また、Amazonやau PAYマーケット、楽天市場、Yahoo!ショッピングなどのマルチチャネルでの販売も非常に重要視しています。

自社サイトでしか商品を販売しないメーカーの直販ECは、今後増えていくことが予想されますが、メーカーの直販ECに対抗するためのチャネル展開として、マルチチャネルでより幅広く販売する戦略をとっています。

(※)SKU:Stock keeping Unitの略。在庫管理上の最小の品目数を数える単位のこと。

健康寿命の最大化を実現して幸せなペットライフへ

ーー今後の展望を教えてください。

黒澤弘:
機能性フードや医薬品など、病気の犬猫を対象としたニッチな商品の市場は、このままでは海外の企業に奪われてしまいます。海外メーカーに何か問題が起きたとき、弊社が代わりになれるようしっかりとしたポジションを今つくっているところです。

また、犬猫と一緒に住んでいる人々の暮らしが、私たちの力で少しでも良くなればと思っています。そこでまずは、ペットの健康寿命の長期化やペットとのより良い暮らしを実現していきたいです。お客様から「ペットゴーがいたから暮らしやすくなった」や「ペットゴーがいたからうちの犬猫がハッピーになった」と言ってもらえたら嬉しいです。

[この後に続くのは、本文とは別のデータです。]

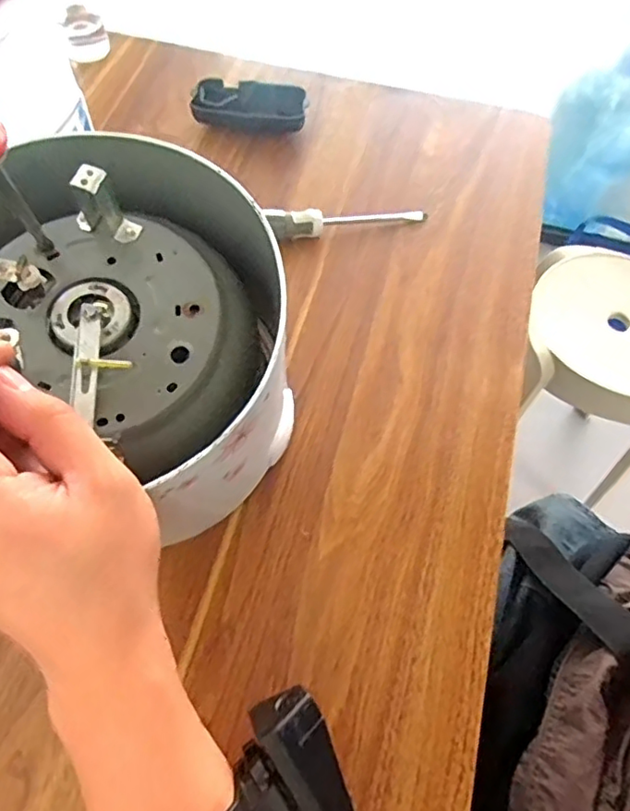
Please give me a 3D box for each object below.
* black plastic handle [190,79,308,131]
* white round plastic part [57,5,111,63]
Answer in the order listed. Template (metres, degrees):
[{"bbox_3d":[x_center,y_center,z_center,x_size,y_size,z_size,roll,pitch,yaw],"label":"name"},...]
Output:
[{"bbox_3d":[-0.066,-0.302,0.591,0.115,0.022,0.060,11,62,3],"label":"black plastic handle"},{"bbox_3d":[-0.258,-0.415,0.655,0.050,0.032,0.055,-13,63,-10],"label":"white round plastic part"}]

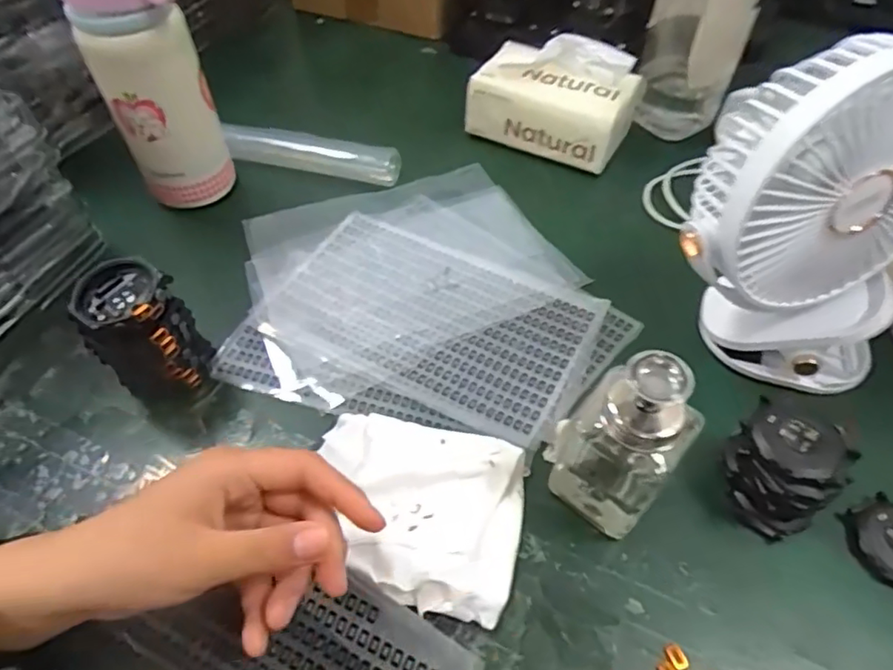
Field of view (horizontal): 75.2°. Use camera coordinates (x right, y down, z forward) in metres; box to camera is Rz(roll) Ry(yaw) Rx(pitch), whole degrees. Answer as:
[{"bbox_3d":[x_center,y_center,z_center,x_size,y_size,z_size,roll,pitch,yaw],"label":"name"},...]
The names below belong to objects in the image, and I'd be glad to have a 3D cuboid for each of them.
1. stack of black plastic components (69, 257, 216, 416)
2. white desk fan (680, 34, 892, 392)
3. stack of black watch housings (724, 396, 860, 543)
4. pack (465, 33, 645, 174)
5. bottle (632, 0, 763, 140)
[{"bbox_3d":[-0.189,0.002,0.368,0.058,0.085,0.052,28,58,19],"label":"stack of black plastic components"},{"bbox_3d":[0.211,-0.057,0.340,0.153,0.196,0.070,10,54,7],"label":"white desk fan"},{"bbox_3d":[0.192,0.076,0.333,0.055,0.050,0.056,-29,58,-20],"label":"stack of black watch housings"},{"bbox_3d":[0.098,-0.220,0.538,0.144,0.082,0.081,21,56,15],"label":"pack"},{"bbox_3d":[0.222,-0.284,0.500,0.087,0.219,0.074,21,56,15],"label":"bottle"}]

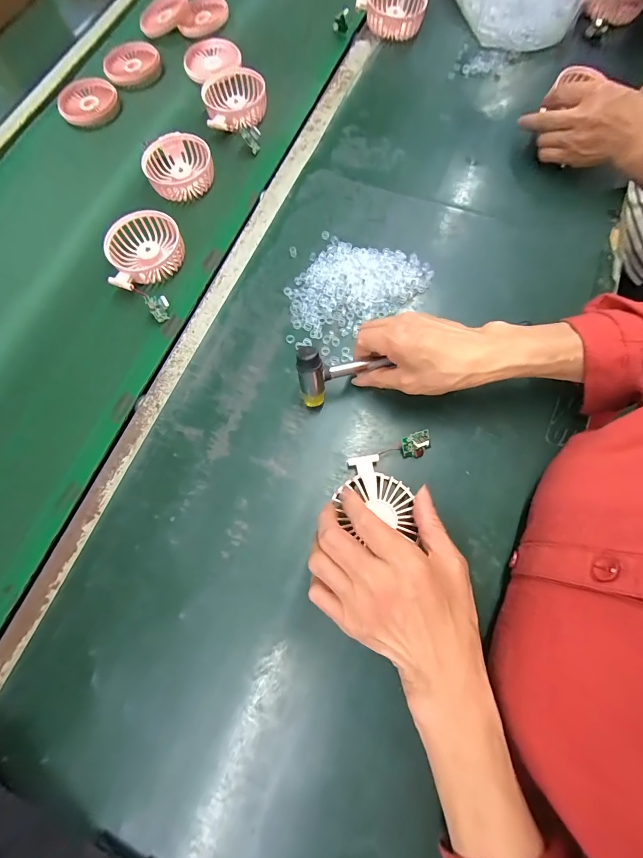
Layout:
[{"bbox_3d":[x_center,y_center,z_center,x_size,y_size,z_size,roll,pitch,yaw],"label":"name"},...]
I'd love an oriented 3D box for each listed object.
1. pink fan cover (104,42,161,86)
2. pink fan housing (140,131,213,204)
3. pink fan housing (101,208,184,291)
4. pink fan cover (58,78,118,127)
[{"bbox_3d":[-0.299,-0.577,0.569,0.086,0.015,0.089,-12,73,-3],"label":"pink fan cover"},{"bbox_3d":[-0.191,-0.352,0.485,0.087,0.033,0.091,0,73,1],"label":"pink fan housing"},{"bbox_3d":[-0.215,-0.217,0.447,0.092,0.044,0.091,-24,74,-6],"label":"pink fan housing"},{"bbox_3d":[-0.351,-0.494,0.543,0.088,0.018,0.071,-29,75,-8],"label":"pink fan cover"}]

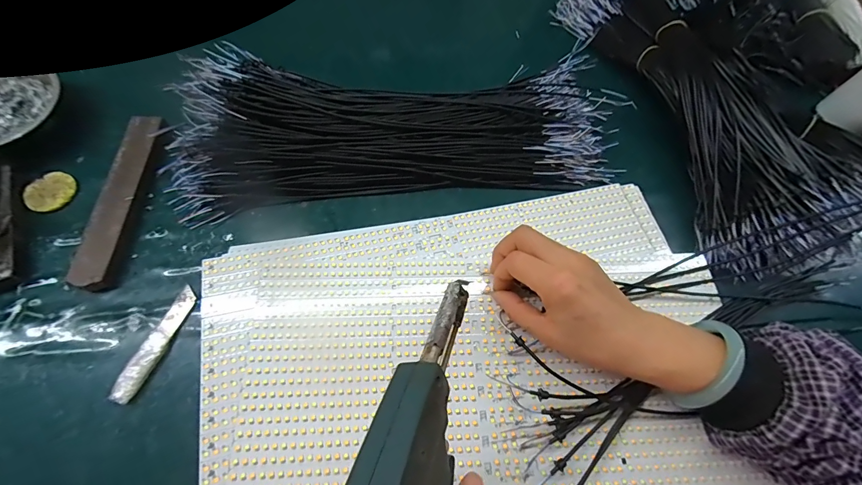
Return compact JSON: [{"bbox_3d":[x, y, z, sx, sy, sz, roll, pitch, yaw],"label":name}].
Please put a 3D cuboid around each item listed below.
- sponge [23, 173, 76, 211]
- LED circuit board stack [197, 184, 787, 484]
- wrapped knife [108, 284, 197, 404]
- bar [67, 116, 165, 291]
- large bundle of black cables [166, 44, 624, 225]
[{"bbox_3d":[-0.400,-0.053,0.390,0.042,0.010,0.045,39,70,13],"label":"sponge"},{"bbox_3d":[0.035,0.098,0.309,0.430,0.017,0.295,-5,63,-6],"label":"LED circuit board stack"},{"bbox_3d":[-0.245,0.089,0.331,0.019,0.011,0.103,16,66,3],"label":"wrapped knife"},{"bbox_3d":[-0.321,-0.049,0.384,0.032,0.023,0.198,2,66,-3],"label":"bar"},{"bbox_3d":[-0.028,-0.150,0.412,0.486,0.060,0.184,-7,67,-6],"label":"large bundle of black cables"}]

そのほか、時代に合った働き方を許容するなど、従業員にとってもより良い会社になる必要がありますし、社会に貢献できる会社になることも重要です。これからの10年、20年かけて、そういった会社をつくっていけたらと思っています。

編集後記

ペットに長く健康でいてもらいたいと思うのは、飼い主であれば当たり前のこと。同社の商品は、ペットの健康を願う飼い主たちにとって必要不可欠な存在だ。海外ブランドに負けない会社を目指し、日々さまざまな戦略を練っているペットゴー。同社の取り組みが、ペットたちの健康寿命を延ばし、さらなる豊かなペットライフをもたらしてくれるだろう。

黒澤弘/1971年秋田県大館市に生まれ。1994年中央大学経済学部卒業、1994年住友商事株式会社入社、2000年McKinsey&Company入社。2004年ペットゴー株式会社設立代表取締役就任(現任)、2017年ペットゴープロダクツ株式会社代表取締役就任(現任)。